(DATA UNDER STUDY)

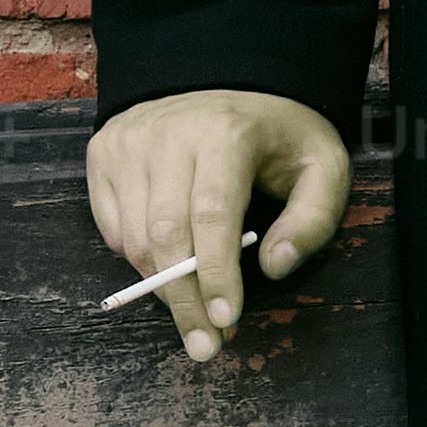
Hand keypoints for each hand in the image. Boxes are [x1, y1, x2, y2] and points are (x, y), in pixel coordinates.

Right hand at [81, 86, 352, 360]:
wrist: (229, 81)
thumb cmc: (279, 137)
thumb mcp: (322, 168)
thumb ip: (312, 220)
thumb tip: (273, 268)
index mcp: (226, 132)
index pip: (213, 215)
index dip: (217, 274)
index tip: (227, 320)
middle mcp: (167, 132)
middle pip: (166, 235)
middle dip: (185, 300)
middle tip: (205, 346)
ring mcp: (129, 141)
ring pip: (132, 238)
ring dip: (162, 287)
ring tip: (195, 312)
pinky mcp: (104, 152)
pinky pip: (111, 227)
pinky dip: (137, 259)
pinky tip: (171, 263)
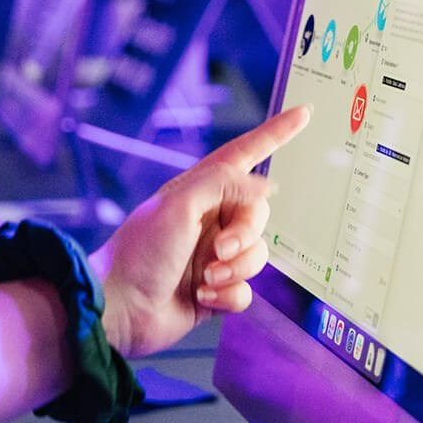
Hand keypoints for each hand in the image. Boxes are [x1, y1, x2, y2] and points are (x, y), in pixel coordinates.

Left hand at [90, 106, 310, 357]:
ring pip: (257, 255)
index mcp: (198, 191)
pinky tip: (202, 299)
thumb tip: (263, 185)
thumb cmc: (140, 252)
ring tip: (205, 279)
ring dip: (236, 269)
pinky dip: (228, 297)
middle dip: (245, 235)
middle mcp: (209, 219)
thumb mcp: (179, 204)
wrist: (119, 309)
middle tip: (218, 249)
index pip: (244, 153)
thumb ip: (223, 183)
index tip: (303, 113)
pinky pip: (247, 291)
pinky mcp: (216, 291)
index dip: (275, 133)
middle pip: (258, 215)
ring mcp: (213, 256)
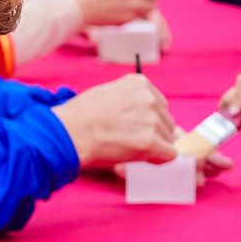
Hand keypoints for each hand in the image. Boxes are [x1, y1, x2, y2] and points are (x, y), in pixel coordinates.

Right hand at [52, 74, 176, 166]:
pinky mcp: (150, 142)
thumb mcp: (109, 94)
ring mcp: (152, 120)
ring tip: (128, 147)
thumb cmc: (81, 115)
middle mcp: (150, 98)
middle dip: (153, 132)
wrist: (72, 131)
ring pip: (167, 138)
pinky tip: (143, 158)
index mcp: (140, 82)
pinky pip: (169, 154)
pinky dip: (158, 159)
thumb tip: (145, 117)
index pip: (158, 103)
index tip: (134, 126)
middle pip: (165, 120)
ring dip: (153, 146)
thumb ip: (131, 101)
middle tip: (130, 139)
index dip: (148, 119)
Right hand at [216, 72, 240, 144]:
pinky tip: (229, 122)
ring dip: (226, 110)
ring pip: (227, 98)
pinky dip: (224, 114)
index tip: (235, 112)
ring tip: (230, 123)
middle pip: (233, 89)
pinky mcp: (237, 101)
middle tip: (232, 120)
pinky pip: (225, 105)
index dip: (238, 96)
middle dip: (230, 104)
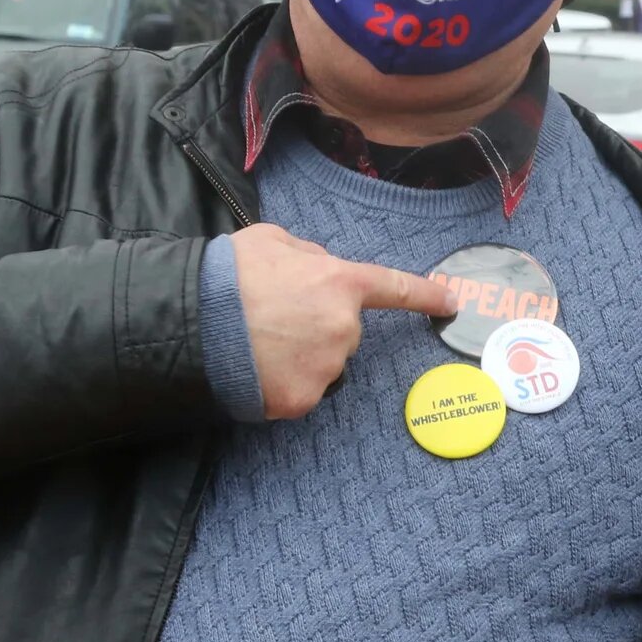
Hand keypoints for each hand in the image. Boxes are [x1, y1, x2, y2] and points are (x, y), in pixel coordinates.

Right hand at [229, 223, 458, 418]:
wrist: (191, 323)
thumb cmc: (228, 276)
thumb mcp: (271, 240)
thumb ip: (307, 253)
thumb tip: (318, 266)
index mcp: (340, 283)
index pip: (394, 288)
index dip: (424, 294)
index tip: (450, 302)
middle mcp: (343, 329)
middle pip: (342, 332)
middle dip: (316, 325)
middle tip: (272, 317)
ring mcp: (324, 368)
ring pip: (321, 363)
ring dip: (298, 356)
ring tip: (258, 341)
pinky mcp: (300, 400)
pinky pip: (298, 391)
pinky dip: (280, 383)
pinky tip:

(End DATA UNDER STUDY)

→ ACTIVITY
Output precisely the lines in the material above from the line containing "ring dip: (226, 110)" through its last line, and omit pictures.

→ RESULT OF THE TASK
ring dip: (226, 110)
ring pip: (227, 98)
pinky dip: (224, 114)
index tip: (235, 112)
ring tip: (230, 123)
middle pip: (233, 89)
pinky mcp: (237, 101)
middle tip: (232, 120)
pinky pip: (225, 105)
index dip: (238, 96)
middle dip: (230, 104)
Hand keypoints for each hand in the image. Boxes are [x1, y1, x2, y2] and points are (x, y), in pixel coordinates.

Right hand at [229, 223, 458, 418]:
wrist: (191, 323)
thumb cmc: (228, 276)
thumb mcp: (271, 240)
thumb ip: (307, 253)
thumb tip: (318, 266)
index mcp: (340, 283)
index pip: (394, 288)
index dip: (424, 294)
index tip: (450, 302)
middle mcp: (343, 329)
middle pip: (342, 332)
middle dip: (316, 325)
middle tip: (272, 317)
ring mcp: (324, 368)
ring pip: (321, 363)
ring dip: (298, 356)
ring tip: (258, 341)
pinky mcp: (300, 400)
pinky pip: (298, 391)
pinky dip: (280, 383)
pinky tip:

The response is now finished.